§ TASK STATEMENT:
Print only the line with "κλειδαρά και όχι μόνο." and the lines after it, ending with the last line of the material, each exactly as it stands.

━━━━━━━━━━━━━━━━━━━━

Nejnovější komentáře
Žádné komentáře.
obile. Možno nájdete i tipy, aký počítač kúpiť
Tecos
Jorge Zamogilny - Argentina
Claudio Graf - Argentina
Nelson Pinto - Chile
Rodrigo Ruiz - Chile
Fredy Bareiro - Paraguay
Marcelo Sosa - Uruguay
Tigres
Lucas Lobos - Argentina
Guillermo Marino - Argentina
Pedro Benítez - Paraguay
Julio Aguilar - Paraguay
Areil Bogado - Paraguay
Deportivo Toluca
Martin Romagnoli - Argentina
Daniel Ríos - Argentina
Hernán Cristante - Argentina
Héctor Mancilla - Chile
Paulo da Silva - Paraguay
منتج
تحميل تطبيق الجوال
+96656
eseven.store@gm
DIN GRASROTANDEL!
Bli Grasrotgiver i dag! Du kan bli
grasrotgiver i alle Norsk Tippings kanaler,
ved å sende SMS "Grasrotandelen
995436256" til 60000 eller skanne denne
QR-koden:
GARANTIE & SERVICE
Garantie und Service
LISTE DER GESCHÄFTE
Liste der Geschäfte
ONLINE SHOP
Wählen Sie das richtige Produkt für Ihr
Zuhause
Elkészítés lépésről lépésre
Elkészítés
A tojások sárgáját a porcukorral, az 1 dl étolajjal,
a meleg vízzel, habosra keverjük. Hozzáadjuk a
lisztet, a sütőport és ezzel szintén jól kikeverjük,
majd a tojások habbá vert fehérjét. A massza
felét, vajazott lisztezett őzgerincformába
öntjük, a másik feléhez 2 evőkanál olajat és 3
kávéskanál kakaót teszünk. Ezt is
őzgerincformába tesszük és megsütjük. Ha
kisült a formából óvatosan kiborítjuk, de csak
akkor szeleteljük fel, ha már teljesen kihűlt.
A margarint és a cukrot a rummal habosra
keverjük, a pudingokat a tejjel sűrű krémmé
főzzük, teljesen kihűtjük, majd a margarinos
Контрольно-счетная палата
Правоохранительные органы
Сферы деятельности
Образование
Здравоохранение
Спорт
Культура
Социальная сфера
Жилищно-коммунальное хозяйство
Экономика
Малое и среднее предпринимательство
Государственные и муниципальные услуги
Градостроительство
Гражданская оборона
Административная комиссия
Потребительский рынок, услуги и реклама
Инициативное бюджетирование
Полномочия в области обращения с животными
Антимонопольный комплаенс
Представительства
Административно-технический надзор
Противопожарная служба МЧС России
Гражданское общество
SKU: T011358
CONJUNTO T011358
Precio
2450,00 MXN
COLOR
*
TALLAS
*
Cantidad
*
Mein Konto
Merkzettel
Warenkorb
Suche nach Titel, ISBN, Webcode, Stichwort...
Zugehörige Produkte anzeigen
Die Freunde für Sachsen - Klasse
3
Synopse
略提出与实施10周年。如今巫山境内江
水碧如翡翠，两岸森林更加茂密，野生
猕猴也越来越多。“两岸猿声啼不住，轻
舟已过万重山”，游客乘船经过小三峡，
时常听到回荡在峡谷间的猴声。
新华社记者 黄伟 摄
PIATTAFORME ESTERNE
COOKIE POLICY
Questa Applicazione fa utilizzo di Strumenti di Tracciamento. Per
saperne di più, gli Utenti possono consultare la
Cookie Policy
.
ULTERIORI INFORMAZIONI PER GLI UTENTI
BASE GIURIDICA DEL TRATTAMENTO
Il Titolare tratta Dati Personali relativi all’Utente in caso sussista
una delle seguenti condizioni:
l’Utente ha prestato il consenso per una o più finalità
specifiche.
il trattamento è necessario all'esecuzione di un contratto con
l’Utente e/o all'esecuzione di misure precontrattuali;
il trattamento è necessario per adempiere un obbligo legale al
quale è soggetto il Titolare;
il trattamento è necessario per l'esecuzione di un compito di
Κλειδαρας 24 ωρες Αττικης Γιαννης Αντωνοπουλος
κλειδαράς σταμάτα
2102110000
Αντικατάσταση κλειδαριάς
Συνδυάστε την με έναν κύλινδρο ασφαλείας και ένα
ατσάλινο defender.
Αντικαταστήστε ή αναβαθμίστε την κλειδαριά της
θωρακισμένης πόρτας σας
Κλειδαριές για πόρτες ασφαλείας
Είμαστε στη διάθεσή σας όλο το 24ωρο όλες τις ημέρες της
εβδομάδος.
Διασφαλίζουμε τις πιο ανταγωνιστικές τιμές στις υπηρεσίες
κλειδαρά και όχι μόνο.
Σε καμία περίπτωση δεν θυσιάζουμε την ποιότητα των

━━━━━━━━━━━━━━━━━━━━

§ RESPONSE AREA:
κλειδαρά και όχι μόνο.
Σε καμία περίπτωση δεν θυσιάζουμε την ποιότητα των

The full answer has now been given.